Return only the lines of the listing below that run from the line with "is a photomicrograph" through the line with "staining of squamous", both ends included, exactly as written.

BEGIN

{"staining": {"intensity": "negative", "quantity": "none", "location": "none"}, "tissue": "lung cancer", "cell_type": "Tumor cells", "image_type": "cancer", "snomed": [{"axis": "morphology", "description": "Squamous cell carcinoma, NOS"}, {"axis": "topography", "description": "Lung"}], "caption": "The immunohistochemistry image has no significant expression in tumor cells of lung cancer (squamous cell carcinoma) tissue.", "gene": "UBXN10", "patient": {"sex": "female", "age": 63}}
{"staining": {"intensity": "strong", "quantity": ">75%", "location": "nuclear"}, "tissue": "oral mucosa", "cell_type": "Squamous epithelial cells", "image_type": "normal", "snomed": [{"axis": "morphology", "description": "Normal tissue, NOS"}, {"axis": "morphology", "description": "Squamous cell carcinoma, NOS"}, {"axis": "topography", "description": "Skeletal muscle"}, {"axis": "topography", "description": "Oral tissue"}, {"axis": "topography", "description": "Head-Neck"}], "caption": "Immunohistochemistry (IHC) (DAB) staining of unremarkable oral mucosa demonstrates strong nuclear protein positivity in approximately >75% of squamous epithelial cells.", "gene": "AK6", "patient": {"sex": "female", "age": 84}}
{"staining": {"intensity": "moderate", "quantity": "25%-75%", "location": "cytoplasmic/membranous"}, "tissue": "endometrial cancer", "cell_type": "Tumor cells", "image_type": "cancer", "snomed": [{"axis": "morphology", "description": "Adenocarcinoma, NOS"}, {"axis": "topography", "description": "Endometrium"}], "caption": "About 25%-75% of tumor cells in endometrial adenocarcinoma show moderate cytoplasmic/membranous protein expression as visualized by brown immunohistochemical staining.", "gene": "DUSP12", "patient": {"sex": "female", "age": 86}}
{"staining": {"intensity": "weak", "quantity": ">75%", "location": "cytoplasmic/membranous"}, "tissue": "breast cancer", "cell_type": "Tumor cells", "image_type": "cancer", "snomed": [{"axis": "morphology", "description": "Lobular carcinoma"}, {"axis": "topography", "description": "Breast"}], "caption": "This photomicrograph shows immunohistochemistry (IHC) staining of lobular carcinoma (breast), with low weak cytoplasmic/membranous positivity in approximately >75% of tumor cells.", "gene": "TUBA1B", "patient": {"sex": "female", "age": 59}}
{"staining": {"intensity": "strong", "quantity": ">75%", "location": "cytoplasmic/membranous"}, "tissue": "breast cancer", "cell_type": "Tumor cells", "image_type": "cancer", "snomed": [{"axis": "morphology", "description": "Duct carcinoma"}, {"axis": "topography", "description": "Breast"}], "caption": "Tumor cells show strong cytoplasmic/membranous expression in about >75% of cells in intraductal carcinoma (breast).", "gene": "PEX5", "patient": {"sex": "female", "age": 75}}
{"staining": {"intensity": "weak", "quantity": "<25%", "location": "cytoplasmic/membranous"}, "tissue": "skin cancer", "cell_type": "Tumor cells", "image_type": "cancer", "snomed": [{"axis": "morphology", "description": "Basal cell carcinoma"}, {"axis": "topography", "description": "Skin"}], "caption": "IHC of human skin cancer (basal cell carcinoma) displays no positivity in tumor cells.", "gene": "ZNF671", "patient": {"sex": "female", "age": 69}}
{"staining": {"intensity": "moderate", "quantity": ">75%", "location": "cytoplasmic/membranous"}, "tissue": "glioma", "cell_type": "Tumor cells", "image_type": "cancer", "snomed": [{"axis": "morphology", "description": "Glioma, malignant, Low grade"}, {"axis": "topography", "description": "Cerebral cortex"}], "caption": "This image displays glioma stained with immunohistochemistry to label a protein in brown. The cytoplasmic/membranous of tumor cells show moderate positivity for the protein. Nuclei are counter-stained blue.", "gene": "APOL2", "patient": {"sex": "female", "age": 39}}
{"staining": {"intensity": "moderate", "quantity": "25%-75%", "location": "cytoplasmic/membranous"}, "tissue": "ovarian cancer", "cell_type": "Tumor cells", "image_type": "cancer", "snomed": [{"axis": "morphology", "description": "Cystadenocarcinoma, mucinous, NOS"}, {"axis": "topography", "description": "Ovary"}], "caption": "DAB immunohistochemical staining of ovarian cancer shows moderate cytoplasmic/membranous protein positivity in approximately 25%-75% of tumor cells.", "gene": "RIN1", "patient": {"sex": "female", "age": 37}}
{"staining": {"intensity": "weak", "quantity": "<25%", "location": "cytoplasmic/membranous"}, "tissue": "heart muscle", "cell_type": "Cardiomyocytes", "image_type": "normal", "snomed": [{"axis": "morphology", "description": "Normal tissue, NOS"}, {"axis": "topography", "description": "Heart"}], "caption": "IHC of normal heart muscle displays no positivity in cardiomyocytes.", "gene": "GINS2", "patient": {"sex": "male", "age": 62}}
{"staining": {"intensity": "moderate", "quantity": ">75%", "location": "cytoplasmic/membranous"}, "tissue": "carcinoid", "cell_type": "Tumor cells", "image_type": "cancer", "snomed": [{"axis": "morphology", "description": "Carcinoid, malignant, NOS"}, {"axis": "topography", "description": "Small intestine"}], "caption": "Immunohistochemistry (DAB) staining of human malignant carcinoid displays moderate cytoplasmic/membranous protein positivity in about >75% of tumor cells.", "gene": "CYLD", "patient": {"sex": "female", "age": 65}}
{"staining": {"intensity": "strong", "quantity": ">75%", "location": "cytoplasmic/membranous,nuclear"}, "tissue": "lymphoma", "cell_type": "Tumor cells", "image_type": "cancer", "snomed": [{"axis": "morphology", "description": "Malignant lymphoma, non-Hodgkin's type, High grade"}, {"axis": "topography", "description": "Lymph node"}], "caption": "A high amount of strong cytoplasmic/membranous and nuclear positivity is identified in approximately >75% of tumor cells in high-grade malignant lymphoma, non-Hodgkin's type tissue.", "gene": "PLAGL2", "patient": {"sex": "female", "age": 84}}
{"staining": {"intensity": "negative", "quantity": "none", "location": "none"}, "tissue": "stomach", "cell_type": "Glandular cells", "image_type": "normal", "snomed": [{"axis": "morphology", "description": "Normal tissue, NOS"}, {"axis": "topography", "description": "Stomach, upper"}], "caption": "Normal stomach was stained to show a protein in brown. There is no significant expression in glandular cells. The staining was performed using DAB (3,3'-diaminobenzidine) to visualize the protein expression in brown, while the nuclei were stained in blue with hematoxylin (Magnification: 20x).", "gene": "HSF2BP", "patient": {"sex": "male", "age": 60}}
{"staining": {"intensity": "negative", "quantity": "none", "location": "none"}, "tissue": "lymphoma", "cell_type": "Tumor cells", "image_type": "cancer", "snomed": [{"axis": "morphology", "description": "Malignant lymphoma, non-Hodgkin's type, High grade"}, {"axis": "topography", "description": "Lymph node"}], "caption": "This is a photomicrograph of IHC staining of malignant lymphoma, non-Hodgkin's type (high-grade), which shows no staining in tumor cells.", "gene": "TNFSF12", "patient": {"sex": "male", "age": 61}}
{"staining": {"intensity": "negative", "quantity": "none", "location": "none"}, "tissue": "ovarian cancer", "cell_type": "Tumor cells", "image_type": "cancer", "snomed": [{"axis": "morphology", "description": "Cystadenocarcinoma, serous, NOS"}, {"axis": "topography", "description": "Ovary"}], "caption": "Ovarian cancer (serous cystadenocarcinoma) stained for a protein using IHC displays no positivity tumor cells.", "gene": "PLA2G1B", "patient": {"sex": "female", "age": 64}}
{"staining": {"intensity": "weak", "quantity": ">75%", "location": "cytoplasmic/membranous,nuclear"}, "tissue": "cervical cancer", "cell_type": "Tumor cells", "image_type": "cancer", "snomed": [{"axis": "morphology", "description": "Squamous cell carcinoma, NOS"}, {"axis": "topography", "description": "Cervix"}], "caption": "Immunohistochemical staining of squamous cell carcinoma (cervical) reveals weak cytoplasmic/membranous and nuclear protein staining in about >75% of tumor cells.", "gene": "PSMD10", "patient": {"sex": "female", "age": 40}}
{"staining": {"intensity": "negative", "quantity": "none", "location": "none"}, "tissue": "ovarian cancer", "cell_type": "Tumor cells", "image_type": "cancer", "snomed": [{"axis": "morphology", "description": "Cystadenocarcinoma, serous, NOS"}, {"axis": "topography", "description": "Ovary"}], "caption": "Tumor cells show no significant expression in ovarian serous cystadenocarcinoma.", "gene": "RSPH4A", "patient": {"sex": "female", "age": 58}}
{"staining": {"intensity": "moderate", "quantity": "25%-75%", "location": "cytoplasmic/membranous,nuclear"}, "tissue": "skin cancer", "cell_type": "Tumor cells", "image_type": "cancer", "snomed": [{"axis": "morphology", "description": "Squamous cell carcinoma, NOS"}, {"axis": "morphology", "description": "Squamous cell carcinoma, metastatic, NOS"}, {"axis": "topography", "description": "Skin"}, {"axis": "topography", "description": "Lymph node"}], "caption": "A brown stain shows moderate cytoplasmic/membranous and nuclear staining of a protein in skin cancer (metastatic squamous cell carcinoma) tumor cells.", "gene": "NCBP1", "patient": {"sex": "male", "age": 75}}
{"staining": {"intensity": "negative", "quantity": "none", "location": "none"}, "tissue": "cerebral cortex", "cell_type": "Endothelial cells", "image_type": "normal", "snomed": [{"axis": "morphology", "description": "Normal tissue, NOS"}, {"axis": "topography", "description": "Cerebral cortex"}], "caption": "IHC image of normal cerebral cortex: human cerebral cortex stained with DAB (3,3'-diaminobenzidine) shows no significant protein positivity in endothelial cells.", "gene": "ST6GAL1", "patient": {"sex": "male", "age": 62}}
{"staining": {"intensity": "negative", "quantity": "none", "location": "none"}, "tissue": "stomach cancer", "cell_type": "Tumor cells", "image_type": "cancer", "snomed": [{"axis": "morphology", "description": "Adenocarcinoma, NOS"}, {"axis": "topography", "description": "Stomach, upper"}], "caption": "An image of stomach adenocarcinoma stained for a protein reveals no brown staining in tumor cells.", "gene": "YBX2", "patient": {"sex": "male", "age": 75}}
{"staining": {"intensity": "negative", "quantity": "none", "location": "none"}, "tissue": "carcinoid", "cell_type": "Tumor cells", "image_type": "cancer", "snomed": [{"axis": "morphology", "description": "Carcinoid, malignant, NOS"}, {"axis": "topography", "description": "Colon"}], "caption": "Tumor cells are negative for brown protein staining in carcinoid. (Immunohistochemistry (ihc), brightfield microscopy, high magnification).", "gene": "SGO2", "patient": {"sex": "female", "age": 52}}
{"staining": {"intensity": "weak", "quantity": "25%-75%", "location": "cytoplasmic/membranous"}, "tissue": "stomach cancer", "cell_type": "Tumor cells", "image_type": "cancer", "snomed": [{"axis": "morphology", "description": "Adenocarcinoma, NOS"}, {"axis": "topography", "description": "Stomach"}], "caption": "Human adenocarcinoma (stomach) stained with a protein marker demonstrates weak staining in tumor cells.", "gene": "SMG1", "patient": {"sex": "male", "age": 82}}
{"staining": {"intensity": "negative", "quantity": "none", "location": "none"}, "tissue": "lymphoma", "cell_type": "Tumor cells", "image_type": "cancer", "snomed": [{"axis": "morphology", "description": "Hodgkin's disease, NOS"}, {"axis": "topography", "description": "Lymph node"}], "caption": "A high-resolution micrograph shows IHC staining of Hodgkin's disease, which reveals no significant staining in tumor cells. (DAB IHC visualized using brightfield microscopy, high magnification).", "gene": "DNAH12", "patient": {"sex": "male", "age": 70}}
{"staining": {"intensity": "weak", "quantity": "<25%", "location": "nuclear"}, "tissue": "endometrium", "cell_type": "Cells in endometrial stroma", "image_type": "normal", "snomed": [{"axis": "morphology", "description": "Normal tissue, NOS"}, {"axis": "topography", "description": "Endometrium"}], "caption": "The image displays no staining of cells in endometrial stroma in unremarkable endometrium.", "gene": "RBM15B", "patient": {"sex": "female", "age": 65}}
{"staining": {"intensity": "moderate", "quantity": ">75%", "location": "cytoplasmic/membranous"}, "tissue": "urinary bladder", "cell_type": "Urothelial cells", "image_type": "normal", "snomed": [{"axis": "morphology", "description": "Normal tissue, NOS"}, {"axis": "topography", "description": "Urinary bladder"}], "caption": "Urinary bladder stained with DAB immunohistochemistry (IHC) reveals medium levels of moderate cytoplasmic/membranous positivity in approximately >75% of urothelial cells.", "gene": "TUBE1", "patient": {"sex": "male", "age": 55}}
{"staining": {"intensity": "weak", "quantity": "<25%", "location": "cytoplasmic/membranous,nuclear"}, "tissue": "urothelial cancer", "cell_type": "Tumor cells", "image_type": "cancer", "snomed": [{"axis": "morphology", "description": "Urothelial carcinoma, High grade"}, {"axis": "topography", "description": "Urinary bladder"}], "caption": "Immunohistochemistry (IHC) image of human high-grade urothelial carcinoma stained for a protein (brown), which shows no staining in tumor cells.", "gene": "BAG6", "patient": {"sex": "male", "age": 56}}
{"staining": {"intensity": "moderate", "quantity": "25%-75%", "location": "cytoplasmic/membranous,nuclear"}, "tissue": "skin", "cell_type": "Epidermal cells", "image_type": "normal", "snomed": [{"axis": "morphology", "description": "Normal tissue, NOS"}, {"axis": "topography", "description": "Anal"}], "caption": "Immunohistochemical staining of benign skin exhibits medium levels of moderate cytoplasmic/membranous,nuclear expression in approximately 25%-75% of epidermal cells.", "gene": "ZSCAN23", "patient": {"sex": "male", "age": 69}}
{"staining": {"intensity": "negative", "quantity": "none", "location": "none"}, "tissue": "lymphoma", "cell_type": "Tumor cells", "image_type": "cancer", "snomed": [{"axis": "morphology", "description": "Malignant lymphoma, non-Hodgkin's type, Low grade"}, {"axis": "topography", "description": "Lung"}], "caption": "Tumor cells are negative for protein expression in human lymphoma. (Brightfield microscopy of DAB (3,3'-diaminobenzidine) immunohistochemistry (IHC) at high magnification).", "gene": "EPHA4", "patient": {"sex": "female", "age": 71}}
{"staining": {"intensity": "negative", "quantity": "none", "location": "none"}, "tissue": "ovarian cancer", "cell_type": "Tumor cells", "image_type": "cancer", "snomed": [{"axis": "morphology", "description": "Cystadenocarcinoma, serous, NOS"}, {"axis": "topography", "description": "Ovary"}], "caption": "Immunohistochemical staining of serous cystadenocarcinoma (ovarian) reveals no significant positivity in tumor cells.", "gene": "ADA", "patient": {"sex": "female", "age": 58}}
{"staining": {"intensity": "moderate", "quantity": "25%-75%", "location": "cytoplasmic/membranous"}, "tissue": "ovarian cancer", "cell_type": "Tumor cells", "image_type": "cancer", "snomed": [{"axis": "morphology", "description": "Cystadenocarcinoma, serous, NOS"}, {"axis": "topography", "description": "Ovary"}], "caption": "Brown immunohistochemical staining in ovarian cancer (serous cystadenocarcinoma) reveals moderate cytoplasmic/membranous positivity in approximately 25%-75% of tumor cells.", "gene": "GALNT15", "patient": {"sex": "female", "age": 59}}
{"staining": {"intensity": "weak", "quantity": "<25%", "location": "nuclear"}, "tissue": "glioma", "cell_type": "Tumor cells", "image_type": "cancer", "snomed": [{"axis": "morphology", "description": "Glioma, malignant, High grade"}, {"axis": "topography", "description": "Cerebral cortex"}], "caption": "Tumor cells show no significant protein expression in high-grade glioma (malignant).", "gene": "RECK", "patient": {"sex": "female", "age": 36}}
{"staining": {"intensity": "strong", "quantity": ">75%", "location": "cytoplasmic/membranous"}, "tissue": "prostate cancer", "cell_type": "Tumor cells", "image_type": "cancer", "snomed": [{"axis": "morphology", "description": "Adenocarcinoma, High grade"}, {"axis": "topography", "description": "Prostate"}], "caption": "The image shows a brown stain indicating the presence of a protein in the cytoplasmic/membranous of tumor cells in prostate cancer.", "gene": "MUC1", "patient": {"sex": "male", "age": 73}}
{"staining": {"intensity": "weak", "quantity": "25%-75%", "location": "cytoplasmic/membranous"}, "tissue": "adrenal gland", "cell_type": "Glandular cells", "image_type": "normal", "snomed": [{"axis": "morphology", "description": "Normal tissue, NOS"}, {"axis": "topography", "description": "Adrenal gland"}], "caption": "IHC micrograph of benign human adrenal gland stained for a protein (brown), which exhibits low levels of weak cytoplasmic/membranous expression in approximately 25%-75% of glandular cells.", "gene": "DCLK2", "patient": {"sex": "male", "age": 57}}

END

_Response_
{"staining": {"intensity": "negative", "quantity": "none", "location": "none"}, "tissue": "lymphoma", "cell_type": "Tumor cells", "image_type": "cancer", "snomed": [{"axis": "morphology", "description": "Malignant lymphoma, non-Hodgkin's type, High grade"}, {"axis": "topography", "description": "Lymph node"}], "caption": "This is a photomicrograph of IHC staining of malignant lymphoma, non-Hodgkin's type (high-grade), which shows no staining in tumor cells.", "gene": "TNFSF12", "patient": {"sex": "male", "age": 61}}
{"staining": {"intensity": "negative", "quantity": "none", "location": "none"}, "tissue": "ovarian cancer", "cell_type": "Tumor cells", "image_type": "cancer", "snomed": [{"axis": "morphology", "description": "Cystadenocarcinoma, serous, NOS"}, {"axis": "topography", "description": "Ovary"}], "caption": "Ovarian cancer (serous cystadenocarcinoma) stained for a protein using IHC displays no positivity tumor cells.", "gene": "PLA2G1B", "patient": {"sex": "female", "age": 64}}
{"staining": {"intensity": "weak", "quantity": ">75%", "location": "cytoplasmic/membranous,nuclear"}, "tissue": "cervical cancer", "cell_type": "Tumor cells", "image_type": "cancer", "snomed": [{"axis": "morphology", "description": "Squamous cell carcinoma, NOS"}, {"axis": "topography", "description": "Cervix"}], "caption": "Immunohistochemical staining of squamous cell carcinoma (cervical) reveals weak cytoplasmic/membranous and nuclear protein staining in about >75% of tumor cells.", "gene": "PSMD10", "patient": {"sex": "female", "age": 40}}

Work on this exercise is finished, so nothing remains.